Dataset entries
########
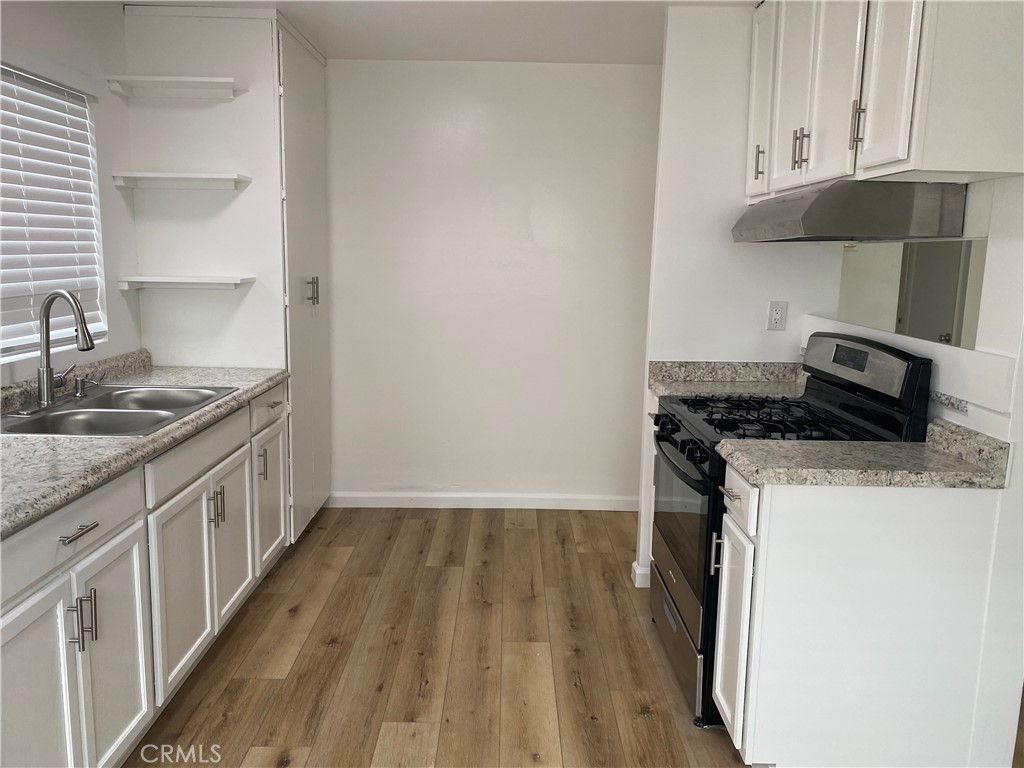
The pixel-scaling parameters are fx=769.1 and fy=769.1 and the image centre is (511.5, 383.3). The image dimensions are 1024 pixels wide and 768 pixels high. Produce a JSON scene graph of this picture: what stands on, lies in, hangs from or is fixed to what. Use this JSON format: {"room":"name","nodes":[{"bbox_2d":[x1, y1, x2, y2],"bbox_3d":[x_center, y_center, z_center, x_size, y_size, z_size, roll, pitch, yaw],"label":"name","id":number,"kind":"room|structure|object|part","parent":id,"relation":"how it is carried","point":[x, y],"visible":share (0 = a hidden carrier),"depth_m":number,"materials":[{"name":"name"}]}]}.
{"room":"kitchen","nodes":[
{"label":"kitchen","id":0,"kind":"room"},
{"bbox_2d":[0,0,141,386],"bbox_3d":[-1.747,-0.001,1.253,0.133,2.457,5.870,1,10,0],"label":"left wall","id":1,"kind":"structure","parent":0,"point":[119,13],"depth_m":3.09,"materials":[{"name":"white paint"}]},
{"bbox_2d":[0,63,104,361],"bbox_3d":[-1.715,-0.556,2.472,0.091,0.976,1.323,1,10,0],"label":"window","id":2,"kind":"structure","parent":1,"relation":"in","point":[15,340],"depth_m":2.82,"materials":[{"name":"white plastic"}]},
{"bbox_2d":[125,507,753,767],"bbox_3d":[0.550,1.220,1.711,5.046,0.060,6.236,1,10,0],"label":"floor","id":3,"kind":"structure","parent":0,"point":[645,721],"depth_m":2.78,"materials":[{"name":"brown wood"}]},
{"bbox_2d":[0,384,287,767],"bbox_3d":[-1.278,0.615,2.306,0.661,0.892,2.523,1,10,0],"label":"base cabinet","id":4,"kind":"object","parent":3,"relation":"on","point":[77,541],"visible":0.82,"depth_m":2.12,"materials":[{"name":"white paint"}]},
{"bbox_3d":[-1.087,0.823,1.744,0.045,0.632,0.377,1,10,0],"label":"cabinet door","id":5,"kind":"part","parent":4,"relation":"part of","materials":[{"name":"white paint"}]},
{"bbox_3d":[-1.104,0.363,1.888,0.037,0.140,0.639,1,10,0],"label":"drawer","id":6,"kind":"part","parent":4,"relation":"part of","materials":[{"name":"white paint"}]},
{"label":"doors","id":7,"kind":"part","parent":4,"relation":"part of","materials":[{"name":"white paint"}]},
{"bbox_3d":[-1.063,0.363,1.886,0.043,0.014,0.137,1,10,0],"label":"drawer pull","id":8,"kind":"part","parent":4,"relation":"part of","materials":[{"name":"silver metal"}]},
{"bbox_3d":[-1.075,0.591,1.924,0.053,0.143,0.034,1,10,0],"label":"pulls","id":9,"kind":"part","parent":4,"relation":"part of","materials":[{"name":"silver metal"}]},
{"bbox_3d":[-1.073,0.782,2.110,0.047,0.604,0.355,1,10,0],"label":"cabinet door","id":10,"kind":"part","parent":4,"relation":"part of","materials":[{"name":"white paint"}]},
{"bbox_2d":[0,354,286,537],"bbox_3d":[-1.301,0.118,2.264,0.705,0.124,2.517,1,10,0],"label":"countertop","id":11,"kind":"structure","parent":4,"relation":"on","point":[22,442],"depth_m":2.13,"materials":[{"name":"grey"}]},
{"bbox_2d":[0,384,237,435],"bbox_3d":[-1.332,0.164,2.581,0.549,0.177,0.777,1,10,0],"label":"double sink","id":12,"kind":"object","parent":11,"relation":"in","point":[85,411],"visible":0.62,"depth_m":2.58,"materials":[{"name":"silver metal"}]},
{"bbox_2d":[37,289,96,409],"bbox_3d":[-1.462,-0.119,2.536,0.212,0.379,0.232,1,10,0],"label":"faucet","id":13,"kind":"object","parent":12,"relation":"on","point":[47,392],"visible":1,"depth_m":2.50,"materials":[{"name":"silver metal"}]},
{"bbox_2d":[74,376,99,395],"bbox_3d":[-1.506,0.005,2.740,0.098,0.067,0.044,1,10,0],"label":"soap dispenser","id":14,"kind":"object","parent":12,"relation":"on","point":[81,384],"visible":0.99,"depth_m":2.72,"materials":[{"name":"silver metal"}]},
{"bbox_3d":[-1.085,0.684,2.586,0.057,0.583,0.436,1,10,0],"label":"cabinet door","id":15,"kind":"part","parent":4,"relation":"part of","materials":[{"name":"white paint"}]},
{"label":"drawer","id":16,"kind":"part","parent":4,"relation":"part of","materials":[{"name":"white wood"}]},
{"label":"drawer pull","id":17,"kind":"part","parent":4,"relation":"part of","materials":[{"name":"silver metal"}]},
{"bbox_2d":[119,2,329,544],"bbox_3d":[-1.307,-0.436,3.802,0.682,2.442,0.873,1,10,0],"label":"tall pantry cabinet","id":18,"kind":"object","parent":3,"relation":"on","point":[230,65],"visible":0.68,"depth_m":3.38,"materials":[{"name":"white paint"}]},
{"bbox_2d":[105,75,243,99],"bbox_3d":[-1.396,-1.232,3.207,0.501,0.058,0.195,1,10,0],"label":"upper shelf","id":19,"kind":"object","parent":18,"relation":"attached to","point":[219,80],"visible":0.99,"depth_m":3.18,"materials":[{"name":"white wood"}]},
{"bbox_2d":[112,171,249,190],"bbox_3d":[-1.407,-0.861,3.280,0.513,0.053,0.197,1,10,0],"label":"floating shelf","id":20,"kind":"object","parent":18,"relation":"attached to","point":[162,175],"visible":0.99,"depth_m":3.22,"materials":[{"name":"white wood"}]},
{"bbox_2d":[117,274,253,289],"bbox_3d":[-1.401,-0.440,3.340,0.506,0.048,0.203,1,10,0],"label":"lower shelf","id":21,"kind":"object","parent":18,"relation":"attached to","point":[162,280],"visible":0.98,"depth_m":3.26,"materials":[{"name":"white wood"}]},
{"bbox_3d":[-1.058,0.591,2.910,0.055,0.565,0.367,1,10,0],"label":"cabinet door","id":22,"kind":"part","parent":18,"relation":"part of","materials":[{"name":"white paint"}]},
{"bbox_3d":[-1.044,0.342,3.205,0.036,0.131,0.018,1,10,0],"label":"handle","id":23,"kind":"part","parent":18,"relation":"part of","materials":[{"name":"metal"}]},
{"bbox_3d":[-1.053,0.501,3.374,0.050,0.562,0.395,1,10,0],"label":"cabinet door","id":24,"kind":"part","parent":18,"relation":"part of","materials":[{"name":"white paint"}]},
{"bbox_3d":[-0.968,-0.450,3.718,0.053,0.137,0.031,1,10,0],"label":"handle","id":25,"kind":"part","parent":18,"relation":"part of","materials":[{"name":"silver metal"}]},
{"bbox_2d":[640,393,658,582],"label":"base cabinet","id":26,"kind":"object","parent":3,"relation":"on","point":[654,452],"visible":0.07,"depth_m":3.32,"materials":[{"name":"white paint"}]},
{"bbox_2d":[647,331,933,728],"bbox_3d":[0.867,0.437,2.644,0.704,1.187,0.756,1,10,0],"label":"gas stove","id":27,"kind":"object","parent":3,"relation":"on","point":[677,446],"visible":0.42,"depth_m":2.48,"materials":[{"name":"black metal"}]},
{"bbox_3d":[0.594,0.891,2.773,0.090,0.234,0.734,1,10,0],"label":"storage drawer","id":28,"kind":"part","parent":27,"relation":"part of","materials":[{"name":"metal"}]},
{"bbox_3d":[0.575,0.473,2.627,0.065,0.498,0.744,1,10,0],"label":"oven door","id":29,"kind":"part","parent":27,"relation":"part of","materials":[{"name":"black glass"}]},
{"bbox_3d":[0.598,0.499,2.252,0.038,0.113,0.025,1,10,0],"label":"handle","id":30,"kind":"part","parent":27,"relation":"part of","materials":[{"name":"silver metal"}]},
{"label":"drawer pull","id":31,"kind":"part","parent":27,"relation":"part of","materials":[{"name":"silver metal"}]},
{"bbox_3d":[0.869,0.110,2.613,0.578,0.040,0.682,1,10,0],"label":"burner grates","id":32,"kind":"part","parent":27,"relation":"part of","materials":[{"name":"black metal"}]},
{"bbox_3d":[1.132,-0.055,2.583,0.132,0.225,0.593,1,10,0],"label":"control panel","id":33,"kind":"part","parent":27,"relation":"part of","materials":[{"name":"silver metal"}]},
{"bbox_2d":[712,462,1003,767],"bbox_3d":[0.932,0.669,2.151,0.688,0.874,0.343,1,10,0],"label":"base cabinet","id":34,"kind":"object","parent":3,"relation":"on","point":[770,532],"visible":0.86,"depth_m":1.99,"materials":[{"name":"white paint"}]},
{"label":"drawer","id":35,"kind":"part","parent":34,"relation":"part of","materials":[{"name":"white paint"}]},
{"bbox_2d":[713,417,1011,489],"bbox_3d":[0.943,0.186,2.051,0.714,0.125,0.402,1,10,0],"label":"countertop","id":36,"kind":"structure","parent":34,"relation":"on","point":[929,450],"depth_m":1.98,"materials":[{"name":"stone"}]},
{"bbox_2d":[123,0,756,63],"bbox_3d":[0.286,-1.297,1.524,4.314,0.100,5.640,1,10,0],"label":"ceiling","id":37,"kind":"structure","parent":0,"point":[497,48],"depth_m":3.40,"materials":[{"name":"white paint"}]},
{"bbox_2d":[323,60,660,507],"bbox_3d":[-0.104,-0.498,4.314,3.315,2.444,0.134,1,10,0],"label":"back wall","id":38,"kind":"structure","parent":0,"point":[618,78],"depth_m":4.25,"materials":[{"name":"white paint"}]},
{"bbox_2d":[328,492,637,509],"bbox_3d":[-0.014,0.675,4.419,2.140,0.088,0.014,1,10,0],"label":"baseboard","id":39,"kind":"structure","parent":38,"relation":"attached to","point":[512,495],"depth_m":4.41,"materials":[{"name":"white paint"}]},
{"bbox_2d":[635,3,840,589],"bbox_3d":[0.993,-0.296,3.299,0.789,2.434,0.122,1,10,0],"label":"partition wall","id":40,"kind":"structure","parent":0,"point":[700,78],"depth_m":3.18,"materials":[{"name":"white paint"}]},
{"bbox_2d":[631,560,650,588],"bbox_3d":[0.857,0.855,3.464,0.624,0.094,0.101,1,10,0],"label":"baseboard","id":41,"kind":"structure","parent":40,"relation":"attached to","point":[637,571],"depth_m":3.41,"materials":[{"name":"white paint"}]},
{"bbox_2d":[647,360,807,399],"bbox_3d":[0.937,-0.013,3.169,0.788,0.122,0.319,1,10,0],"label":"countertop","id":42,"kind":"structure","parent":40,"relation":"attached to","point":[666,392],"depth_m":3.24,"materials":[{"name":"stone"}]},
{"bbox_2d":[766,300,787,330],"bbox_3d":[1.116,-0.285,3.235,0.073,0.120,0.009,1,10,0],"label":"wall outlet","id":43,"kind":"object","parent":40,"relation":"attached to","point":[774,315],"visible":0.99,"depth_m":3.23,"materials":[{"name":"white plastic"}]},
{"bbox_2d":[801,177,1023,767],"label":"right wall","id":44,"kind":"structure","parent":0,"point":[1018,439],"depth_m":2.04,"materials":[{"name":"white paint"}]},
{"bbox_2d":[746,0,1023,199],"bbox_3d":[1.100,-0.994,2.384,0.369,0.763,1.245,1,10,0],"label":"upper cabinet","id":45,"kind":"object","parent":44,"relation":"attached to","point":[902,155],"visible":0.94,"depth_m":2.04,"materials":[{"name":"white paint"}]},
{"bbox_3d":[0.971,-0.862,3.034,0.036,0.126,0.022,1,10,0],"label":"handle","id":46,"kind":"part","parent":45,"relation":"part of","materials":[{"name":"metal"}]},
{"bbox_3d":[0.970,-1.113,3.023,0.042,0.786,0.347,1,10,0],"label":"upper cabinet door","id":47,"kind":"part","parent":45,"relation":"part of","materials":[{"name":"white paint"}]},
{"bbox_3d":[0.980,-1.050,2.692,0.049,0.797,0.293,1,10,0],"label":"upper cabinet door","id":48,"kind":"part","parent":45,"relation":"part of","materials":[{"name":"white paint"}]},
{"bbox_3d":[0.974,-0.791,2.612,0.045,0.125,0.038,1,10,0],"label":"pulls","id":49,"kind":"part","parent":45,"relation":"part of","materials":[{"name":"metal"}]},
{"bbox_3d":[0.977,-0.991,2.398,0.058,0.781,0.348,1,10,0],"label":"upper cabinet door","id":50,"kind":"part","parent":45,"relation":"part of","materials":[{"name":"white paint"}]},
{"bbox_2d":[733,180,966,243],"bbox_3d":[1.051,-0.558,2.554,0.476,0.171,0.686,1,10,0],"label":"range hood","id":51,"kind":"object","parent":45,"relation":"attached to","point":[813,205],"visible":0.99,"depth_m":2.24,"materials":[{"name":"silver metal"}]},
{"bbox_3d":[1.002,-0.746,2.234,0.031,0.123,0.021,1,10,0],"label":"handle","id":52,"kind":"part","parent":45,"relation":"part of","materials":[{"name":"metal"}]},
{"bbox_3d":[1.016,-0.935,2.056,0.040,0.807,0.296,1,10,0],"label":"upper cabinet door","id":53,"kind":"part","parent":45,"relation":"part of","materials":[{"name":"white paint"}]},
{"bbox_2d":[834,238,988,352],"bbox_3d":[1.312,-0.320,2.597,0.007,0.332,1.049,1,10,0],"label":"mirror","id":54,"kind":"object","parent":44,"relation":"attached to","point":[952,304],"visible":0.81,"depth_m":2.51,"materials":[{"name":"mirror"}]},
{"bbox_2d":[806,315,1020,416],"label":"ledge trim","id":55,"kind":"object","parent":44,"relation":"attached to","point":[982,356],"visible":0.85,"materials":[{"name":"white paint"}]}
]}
########
▸ Description of the task
Say how many lines in the records contain the string "countertop". No other text is needed.

▸ Output of the task
3